▶ **Document passage**
ABS Speed Sensor MaintenanceA clean sensor is a happy sensor
One of the most common omissions in maintaining a modern Anti-lock Brake System (ABS) is checking out the speed sensors. These sensors are often located at each wheel hub/rotor on four-wheel disc systems. Alternatively, on rear-drum applications, you'll usually find them mounted on the differential housing. Whatever their location, they supply information regarding wheel speed to the ABS computer. Under braking, if wheel speeds are not equal, indicating wheel lockup, the computer modulates the anti-lock feature until the speeds are equal again.
The sensors function on the principle of magnetic induction. In this case, the sensor consists of a magnet mounted in close proximity to a notched "reference ring" that spins at wheel speed causing a "sine wave" (a low-voltage rhythmic pulse) to be generated by the magnet. The computer reads this signal as wheel speed. There are basically two types of sensor/ring designs: "exposed" and "concealed." In the exposed design, the sensor and ring are, not surprisingly, exposed to the elements, most notably metallic brake dust. That's important because, as explained, the sensors are magnets that attract metallic media, and the reference rings have ridges or slots, which can become clogged with this same road grime.
Of course, at some point this process will affect the operation of the system and cause the ABS Malfunction Indicator Lamp (MIL) to illuminate, indicating that the anti-lock feature is not armed-not desirable and not as safe either. In contrast, on the concealed design, buildup of road grime is not really an issue, so it will probably not need to be cleaned and serviced nearly as regularly as the exposed design. Even though the concealed type is subject to less contamination, it wouldn't hurt to inspect it when servicing wheel bearings or during differential fluid service (depending on the location of the sensor). Any accumulation of debris is serious, as it would likely indicate a deterioration of some normally lubricated component.
How do you determine which type of sensor is on your vehicle? If possible, remove the brake rotor and inspect the backside (the one closest to the center of the vehicle), and the backing plate/splash shield assembly (attached to the steering knuckle). If the sensor is mounted somewhere on the backing plate/splash shield, and the reference ring is visibly outside of the wheel bearing grease seal, you have the exposed type.

▶ **Work instruction 1**
Answer these questions about the ABS speed sensor passage, labeling each answer with its letter:
(a) On rear-drum applications, where are the speed sensors usually mounted?
(b) On what principle do the sensors function?
(c) What does the ABS Malfunction Indicator Lamp indicate when it illuminates?
▶ **Work instruction 2**
From the ABS speed sensor passage, write out the stretch from "The sensors function" through "same road grime." word for word.
▶ **Work instruction 3**
List every term that the ABS speed sensor passage puts in quotation marks.

▶ **Extracted records**
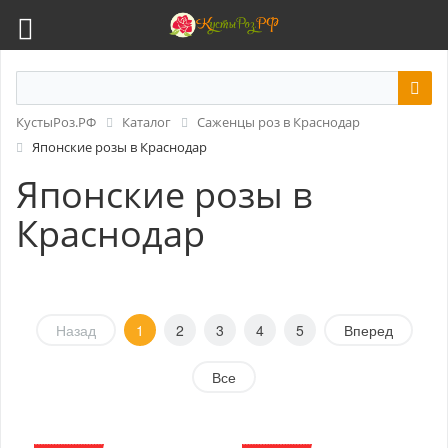
КустыРоз.РФ
Каталог
Саженцы роз в Краснодар
Японские розы в Краснодар
Японские розы в
Краснодар
Назад
1
2
3
4
5
Вперед
Все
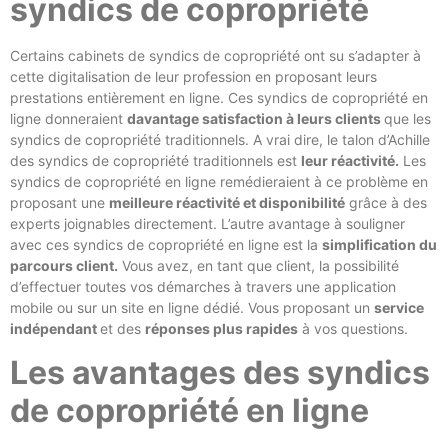
syndics de copropriété
Certains cabinets de syndics de copropriété ont su s’adapter à
cette digitalisation de leur profession en proposant leurs
prestations entièrement en ligne. Ces syndics de copropriété en
ligne donneraient
davantage satisfaction à leurs clients
que les
syndics de copropriété traditionnels. A vrai dire, le talon d’Achille
des syndics de copropriété traditionnels est
leur réactivité.
Les
syndics de copropriété en ligne remédieraient à ce problème en
proposant une
meilleure réactivité et disponibilité
grâce à des
experts joignables directement. L’autre avantage à souligner
avec ces syndics de copropriété en ligne est la
simplification du
parcours client.
Vous avez, en tant que client, la possibilité
d’effectuer toutes vos démarches à travers une application
mobile ou sur un site en ligne dédié. Vous proposant un
service
indépendant
et des
réponses plus rapides
à vos questions.
Les avantages des syndics
de copropriété en ligne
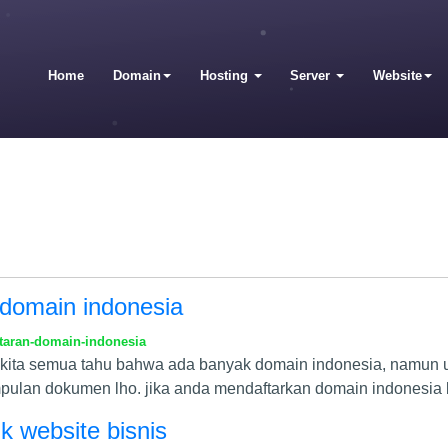
Home
Domain
Hosting
Server
Website
domain indonesia
taran-domain-indonesia
kita semua tahu bahwa ada banyak domain indonesia, namun unt
pulan dokumen lho. jika anda mendaftarkan domain indonesia
k website bisnis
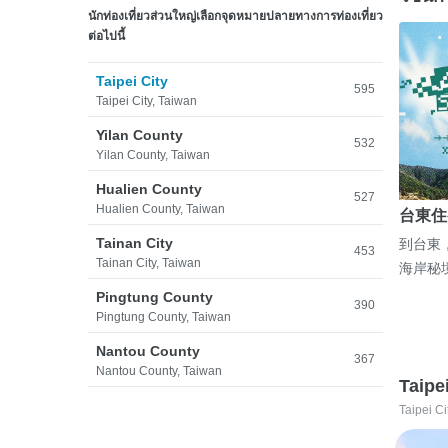
นักท่องเที่ยวส่วนใหญ่เลือกจุดหมายปลายทางการท่องเที่ยว
ต่อไปนี้
Taipei City
595
Taipei City, Taiwan
Yilan County
532
Yilan County, Taiwan
Hualien County
527
Hualien County, Taiwan
台東住
Tainan City
到台東
453
Tainan City, Taiwan
海岸秘
Pingtung County
390
Pingtung County, Taiwan
Nantou County
367
Nantou County, Taiwan
Taipe
Taipei Ci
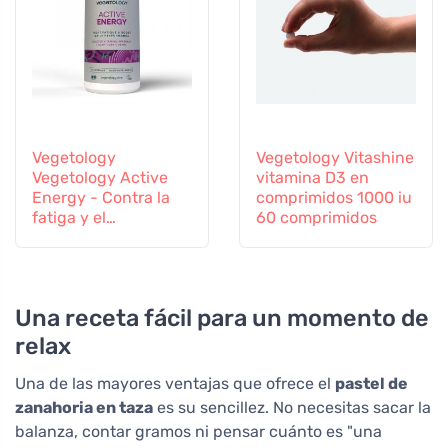
Vegetology
Vegetology Vitashine
Vegetology Active
vitamina D3 en
Energy - Contra la
comprimidos 1000 iu
fatiga y el
60 comprimidos
agotamiento, 60
cápsulas
Una receta fácil para un momento de
relax
Una de las mayores ventajas que ofrece el
pastel de
zanahoria en taza
es su sencillez. No necesitas sacar la
balanza, contar gramos ni pensar cuánto es "una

▶ **Task output 1**
(a) On the differential housing.
(b) Magnetic induction.
(c) That the anti-lock feature is not armed.

▶ **Task output 2**
The sensors function on the principle of magnetic induction. In this case, the sensor consists of a magnet mounted in close proximity to a notched "reference ring" that spins at wheel speed causing a "sine wave" (a low-voltage rhythmic pulse) to be generated by the magnet. The computer reads this signal as wheel speed. There are basically two types of sensor/ring designs: "exposed" and "concealed." In the exposed design, the sensor and ring are, not surprisingly, exposed to the elements, most notably metallic brake dust. That's important because, as explained, the sensors are magnets that attract metallic media, and the reference rings have ridges or slots, which can become clogged with this same road grime.

▶ **Task output 3**
- reference ring
- sine wave
- exposed
- concealed